→ Material for this task
▬▬▬

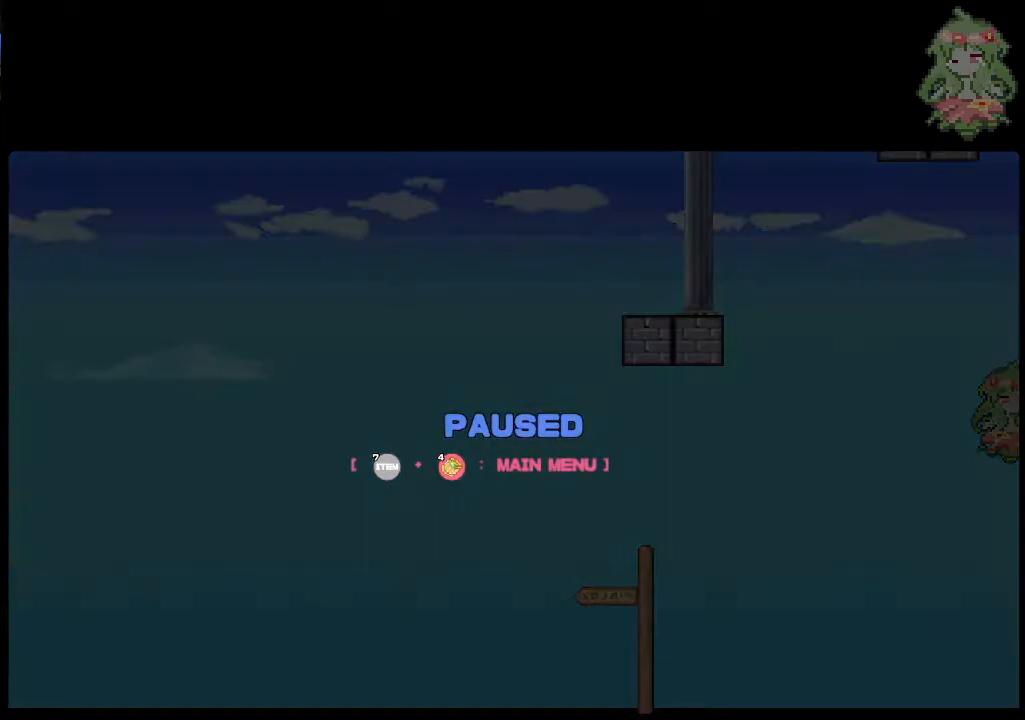
{"buttons": ["CROSS", "DPAD_LEFT"], "events": [[233, "DPAD_LEFT", "down"], [250, "CROSS", "down"]]}
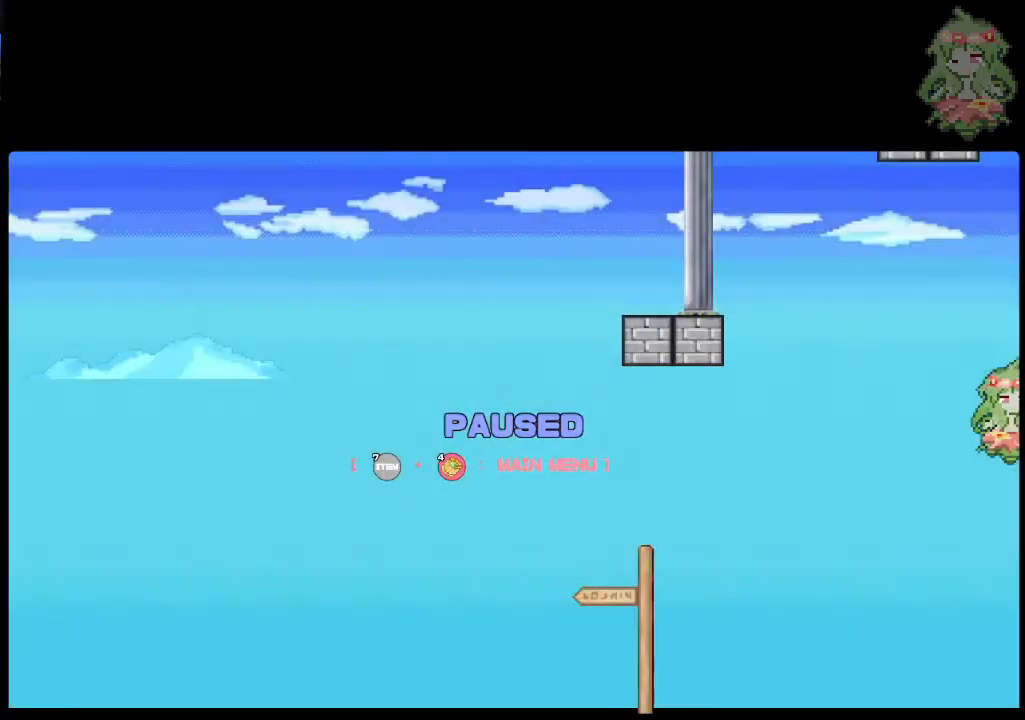
{"buttons": ["CROSS", "DPAD_LEFT"], "events": []}
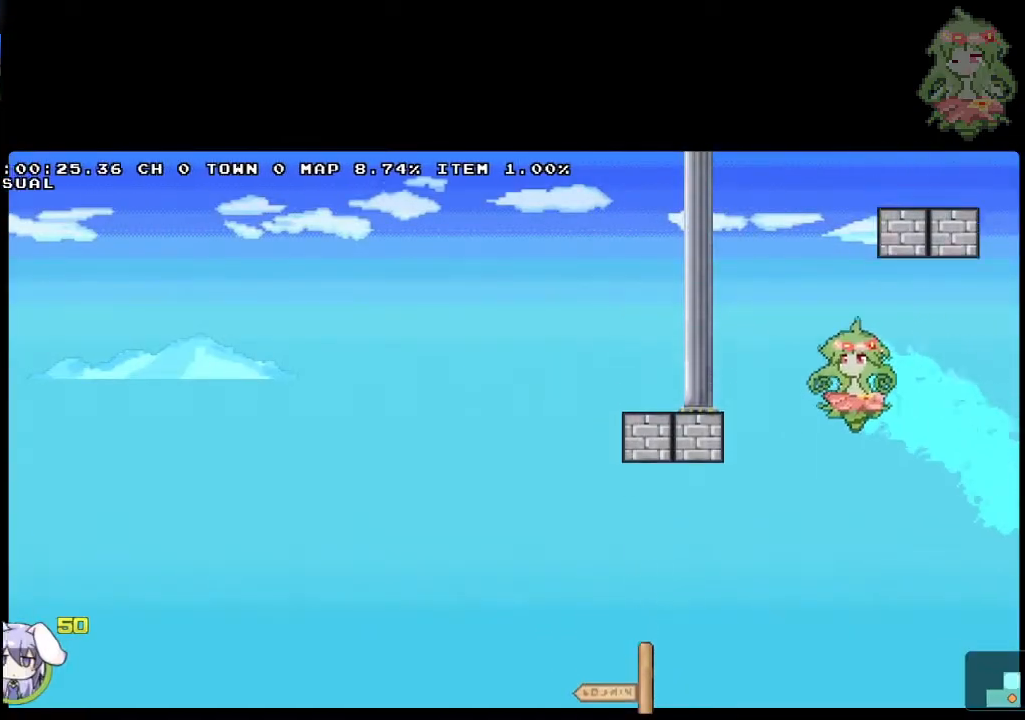
{"buttons": ["CROSS", "DPAD_RIGHT"], "events": [[133, "DPAD_LEFT", "up"], [183, "CROSS", "up"], [217, "DPAD_RIGHT", "down"], [400, "CROSS", "down"]]}
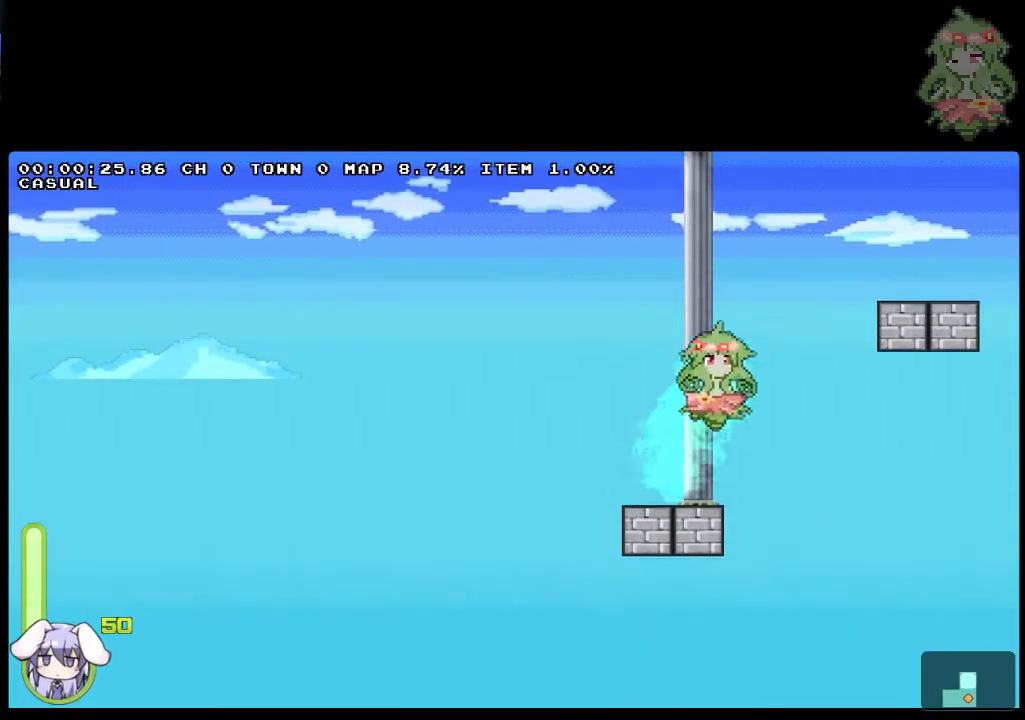
{"buttons": [], "events": [[317, "CROSS", "up"], [367, "CROSS", "down"], [433, "DPAD_RIGHT", "up"], [467, "CROSS", "up"]]}
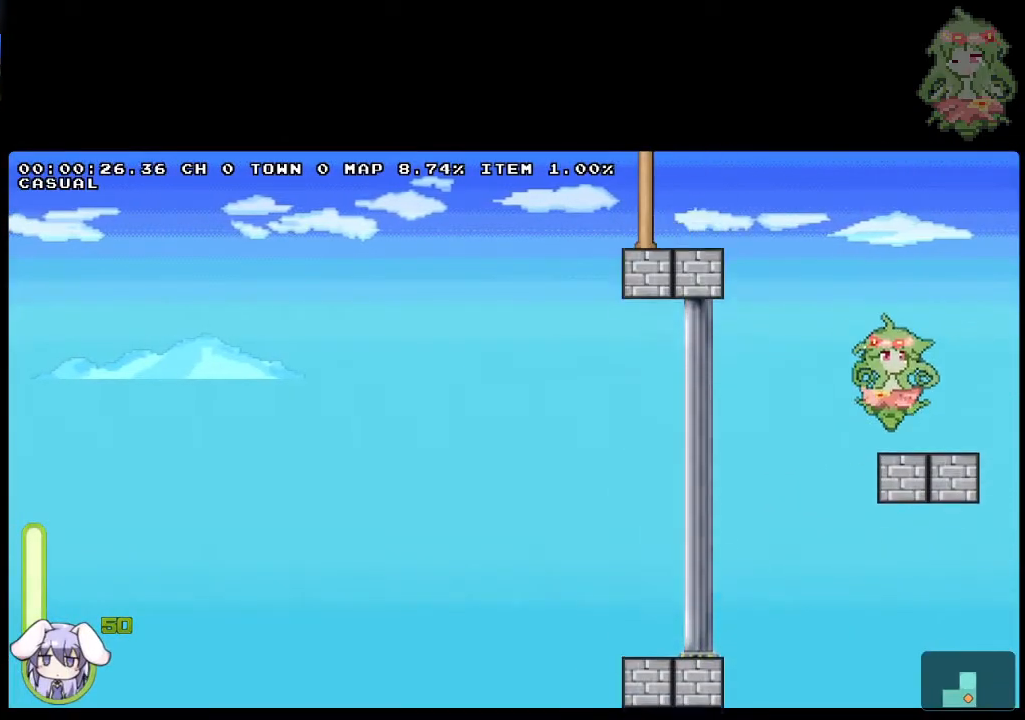
{"buttons": ["CROSS"], "events": [[150, "DPAD_LEFT", "down"], [233, "DPAD_LEFT", "up"], [483, "CROSS", "down"]]}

▬▬▬

Could you output the lines above exactly, with no pictures included?

{"buttons": ["CROSS", "DPAD_LEFT"], "events": [[233, "DPAD_LEFT", "down"], [250, "CROSS", "down"]]}
{"buttons": ["CROSS", "DPAD_LEFT"], "events": []}
{"buttons": ["CROSS", "DPAD_RIGHT"], "events": [[133, "DPAD_LEFT", "up"], [183, "CROSS", "up"], [217, "DPAD_RIGHT", "down"], [400, "CROSS", "down"]]}
{"buttons": [], "events": [[317, "CROSS", "up"], [367, "CROSS", "down"], [433, "DPAD_RIGHT", "up"], [467, "CROSS", "up"]]}
{"buttons": ["CROSS"], "events": [[150, "DPAD_LEFT", "down"], [233, "DPAD_LEFT", "up"], [483, "CROSS", "down"]]}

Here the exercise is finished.